Rubins will perform an Extravehicular Activity (EVA) to install IDA-2. Once complete, the station will be able to receive commercial crew vehicles such as SpaceX’s Crew Dragon and Boeing’s CST-100 Starliner.
Suit preparation began early last week when a new spacesuit was unloaded from inside Dragon. Extravehicular Mobility Unit (EMU) 3006 was removed from the spacecraft and taken inside the ISS for on-orbit operations.
This suit, however, will not be used in the mid-August spacewalk as it is being checked out as a viable spare. The previous spare suit, 3005, is being returned to Earth inside the CRS-9 capsule.

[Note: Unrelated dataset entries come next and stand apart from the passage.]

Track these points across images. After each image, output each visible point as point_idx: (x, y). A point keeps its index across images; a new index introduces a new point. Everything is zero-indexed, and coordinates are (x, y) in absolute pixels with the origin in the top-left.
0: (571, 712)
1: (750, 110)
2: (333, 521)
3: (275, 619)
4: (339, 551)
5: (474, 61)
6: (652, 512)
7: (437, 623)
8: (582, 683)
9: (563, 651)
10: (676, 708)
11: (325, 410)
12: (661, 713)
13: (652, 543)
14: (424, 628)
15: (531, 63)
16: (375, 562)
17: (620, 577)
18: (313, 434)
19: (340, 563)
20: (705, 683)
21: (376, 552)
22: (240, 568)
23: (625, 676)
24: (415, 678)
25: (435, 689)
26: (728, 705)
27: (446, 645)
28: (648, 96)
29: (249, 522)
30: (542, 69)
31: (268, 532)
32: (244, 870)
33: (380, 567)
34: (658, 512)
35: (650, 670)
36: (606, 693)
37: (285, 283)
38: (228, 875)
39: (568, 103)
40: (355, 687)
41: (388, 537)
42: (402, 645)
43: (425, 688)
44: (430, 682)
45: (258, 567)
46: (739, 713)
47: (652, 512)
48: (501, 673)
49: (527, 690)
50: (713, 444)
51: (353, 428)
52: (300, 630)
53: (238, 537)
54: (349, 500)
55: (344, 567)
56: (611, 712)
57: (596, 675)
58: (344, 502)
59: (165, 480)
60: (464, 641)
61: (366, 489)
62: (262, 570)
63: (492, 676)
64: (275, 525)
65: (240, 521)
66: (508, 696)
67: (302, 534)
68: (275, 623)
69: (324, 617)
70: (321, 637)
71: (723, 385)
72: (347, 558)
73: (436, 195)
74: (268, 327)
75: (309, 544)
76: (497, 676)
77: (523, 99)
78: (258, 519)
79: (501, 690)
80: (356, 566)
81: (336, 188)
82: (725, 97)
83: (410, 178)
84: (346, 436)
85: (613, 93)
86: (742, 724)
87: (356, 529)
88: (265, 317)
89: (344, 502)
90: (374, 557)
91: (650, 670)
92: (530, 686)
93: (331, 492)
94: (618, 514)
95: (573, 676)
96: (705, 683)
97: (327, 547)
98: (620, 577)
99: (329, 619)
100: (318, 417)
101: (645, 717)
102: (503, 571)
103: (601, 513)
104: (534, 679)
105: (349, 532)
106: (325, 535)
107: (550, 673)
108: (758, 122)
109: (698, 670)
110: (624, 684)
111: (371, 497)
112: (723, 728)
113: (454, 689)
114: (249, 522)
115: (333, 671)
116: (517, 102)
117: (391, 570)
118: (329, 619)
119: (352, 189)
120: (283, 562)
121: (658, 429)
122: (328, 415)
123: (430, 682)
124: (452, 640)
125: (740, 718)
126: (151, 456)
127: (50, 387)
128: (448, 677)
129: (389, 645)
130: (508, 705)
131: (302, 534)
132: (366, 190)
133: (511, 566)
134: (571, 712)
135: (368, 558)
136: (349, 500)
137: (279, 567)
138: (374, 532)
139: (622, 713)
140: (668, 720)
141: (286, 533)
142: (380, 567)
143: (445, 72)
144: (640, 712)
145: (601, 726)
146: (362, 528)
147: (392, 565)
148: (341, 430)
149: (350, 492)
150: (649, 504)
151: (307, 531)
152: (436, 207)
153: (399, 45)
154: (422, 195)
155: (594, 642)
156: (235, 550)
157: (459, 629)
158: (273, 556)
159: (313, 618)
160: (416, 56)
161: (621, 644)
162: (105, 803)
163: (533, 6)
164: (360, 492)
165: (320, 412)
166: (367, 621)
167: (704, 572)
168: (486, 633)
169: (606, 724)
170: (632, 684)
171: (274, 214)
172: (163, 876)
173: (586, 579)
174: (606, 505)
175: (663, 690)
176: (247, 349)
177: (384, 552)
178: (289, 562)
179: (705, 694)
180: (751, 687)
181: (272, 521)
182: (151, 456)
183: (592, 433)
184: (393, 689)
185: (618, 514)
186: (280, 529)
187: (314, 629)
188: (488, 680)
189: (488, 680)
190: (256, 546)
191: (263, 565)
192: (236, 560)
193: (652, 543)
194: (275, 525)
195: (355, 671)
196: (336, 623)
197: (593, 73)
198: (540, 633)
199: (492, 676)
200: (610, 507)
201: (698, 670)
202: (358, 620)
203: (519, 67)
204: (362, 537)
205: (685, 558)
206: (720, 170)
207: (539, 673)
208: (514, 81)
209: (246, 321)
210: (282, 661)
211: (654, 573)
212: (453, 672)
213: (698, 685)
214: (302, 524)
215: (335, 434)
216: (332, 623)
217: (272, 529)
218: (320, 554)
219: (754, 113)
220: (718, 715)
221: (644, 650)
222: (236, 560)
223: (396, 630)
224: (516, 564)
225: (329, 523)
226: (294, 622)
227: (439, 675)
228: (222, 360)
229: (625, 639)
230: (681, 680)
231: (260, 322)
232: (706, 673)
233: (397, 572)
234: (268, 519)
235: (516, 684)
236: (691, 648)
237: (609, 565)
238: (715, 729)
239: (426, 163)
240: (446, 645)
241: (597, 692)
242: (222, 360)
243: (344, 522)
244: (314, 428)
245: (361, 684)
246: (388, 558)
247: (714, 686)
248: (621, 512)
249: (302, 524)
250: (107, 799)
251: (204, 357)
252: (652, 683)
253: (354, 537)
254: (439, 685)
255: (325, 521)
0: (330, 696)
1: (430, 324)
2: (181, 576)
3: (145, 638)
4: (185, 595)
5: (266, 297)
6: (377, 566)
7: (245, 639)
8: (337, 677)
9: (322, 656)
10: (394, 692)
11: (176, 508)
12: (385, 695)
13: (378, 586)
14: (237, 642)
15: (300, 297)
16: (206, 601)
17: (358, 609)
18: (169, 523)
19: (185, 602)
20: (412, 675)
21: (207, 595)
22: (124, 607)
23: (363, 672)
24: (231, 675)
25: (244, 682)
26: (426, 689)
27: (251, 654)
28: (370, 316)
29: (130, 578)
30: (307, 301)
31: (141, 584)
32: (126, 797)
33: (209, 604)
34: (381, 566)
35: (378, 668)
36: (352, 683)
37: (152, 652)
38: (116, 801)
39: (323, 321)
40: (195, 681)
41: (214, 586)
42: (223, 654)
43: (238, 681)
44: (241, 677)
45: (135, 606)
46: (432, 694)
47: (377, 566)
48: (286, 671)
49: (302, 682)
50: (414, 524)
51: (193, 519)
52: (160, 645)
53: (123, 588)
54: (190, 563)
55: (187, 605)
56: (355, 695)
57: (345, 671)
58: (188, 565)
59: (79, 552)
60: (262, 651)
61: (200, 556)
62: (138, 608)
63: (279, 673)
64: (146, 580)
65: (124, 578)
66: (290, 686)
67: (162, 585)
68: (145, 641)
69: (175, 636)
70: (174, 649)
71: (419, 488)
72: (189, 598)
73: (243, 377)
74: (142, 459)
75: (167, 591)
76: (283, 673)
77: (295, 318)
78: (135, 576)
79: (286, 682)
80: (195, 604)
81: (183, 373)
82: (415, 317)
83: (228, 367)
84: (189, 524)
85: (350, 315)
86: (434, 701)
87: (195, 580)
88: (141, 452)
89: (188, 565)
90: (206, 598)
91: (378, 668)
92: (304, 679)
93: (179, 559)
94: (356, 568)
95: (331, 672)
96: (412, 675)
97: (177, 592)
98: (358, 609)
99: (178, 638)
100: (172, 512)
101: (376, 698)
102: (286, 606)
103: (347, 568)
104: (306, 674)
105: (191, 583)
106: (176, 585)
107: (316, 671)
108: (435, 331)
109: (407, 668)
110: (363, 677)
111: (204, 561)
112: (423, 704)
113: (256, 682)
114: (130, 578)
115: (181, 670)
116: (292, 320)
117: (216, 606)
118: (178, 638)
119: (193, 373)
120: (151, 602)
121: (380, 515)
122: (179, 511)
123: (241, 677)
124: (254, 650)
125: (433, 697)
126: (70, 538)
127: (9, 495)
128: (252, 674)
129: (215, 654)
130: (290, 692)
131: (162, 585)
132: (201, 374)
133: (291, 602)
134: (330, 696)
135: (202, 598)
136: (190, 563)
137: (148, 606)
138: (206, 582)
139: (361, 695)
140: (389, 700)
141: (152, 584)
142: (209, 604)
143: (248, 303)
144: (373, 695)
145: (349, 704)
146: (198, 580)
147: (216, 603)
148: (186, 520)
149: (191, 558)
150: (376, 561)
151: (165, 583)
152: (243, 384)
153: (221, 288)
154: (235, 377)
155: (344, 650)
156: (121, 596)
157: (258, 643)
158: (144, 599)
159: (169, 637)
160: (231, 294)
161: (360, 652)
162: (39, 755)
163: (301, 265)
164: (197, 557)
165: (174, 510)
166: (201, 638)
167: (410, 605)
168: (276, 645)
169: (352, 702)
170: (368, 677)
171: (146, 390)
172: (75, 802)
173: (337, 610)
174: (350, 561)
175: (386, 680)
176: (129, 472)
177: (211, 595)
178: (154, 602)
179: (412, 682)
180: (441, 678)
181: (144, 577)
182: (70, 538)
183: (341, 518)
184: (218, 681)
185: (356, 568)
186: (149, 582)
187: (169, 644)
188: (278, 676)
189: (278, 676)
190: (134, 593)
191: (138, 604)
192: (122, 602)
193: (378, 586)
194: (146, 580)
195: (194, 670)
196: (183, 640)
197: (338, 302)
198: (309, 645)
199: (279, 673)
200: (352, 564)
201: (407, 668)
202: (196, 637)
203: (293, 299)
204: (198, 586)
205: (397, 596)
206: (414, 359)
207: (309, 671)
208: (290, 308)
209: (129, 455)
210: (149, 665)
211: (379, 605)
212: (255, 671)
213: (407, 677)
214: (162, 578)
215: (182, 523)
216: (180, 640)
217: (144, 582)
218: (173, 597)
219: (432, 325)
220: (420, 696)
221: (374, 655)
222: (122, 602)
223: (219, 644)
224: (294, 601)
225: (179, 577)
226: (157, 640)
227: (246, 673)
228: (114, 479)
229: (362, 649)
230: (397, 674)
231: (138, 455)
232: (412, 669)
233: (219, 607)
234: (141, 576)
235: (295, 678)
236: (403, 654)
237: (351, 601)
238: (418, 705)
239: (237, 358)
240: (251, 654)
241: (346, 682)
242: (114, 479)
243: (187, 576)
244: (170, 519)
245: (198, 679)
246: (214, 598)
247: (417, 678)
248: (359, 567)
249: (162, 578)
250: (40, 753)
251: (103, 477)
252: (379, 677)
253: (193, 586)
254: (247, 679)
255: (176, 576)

On July 27, the station’s robotic Canadarm2 was commanded to ungrapple from CRS-9, where it had been since Dragon’s arrival, and move its Latch End Effector (LEE) to the Pressurized Mating Adapter 2 (PMA-2) in order to inspect the docking port. This location is where IDA-2 will be installed.
With PMA-2 inspections complete, a “go” was given for IDA installation. The arm’s LEE was then moved to Dragon’s trunk in a pre-grapple position in advance of IDA installation.
July 28 saw the crew resize EMA 3003 and 3008 to fit Williams and Kate, respectively. Each EMU is modular and can be adjusted for an individual astronaut in order for them to fit securely. It is necessary to do this prior to an EVA because astronauts’ bodies stretch in space. This is due the lack of gravity compression on the spine.